Aim:
Transcribe every one of the rows below word for word, omitting the pictures.

(Extracted records)
------

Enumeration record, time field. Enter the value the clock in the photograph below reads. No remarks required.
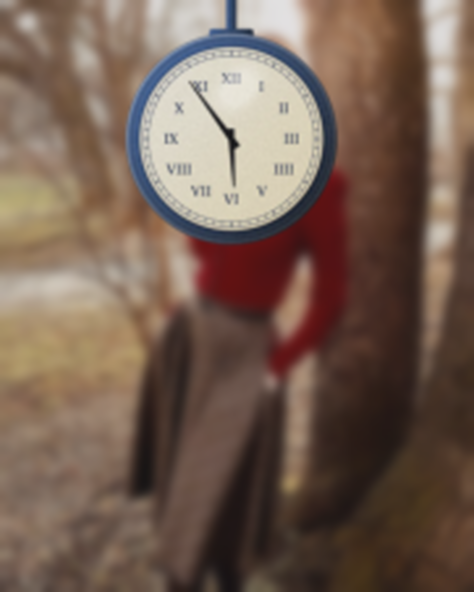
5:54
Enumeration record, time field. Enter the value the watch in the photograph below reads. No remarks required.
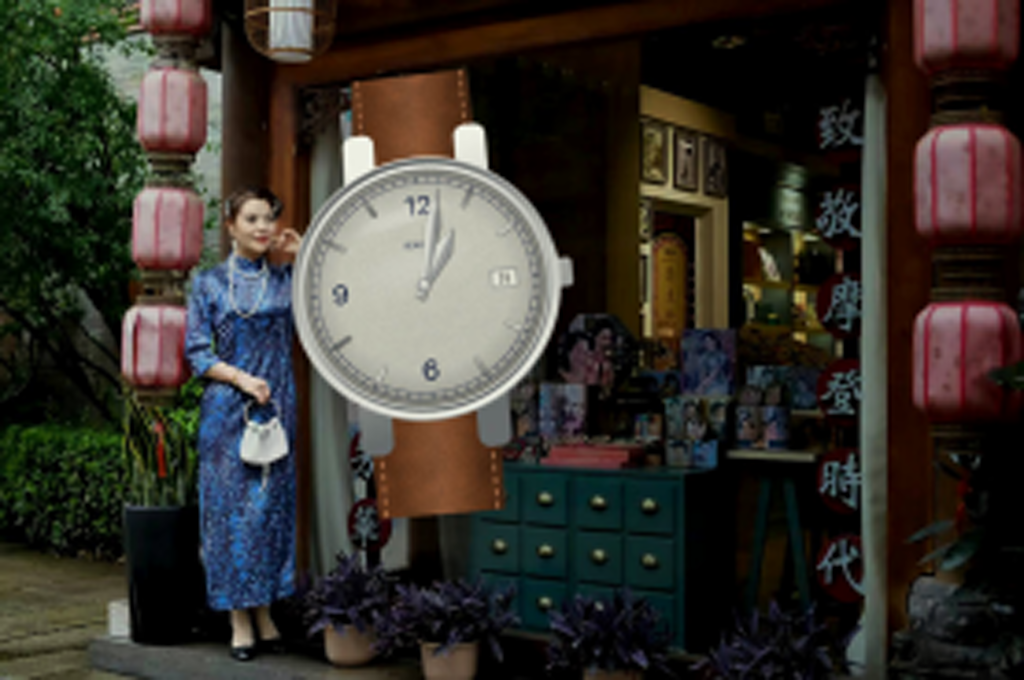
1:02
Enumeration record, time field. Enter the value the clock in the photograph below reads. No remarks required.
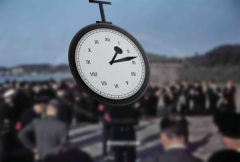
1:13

------

Solution for this problem:
Enumeration record, time field. Enter the value the clock in the photograph below reads. No remarks required.
5:54
Enumeration record, time field. Enter the value the watch in the photograph below reads. No remarks required.
1:02
Enumeration record, time field. Enter the value the clock in the photograph below reads. No remarks required.
1:13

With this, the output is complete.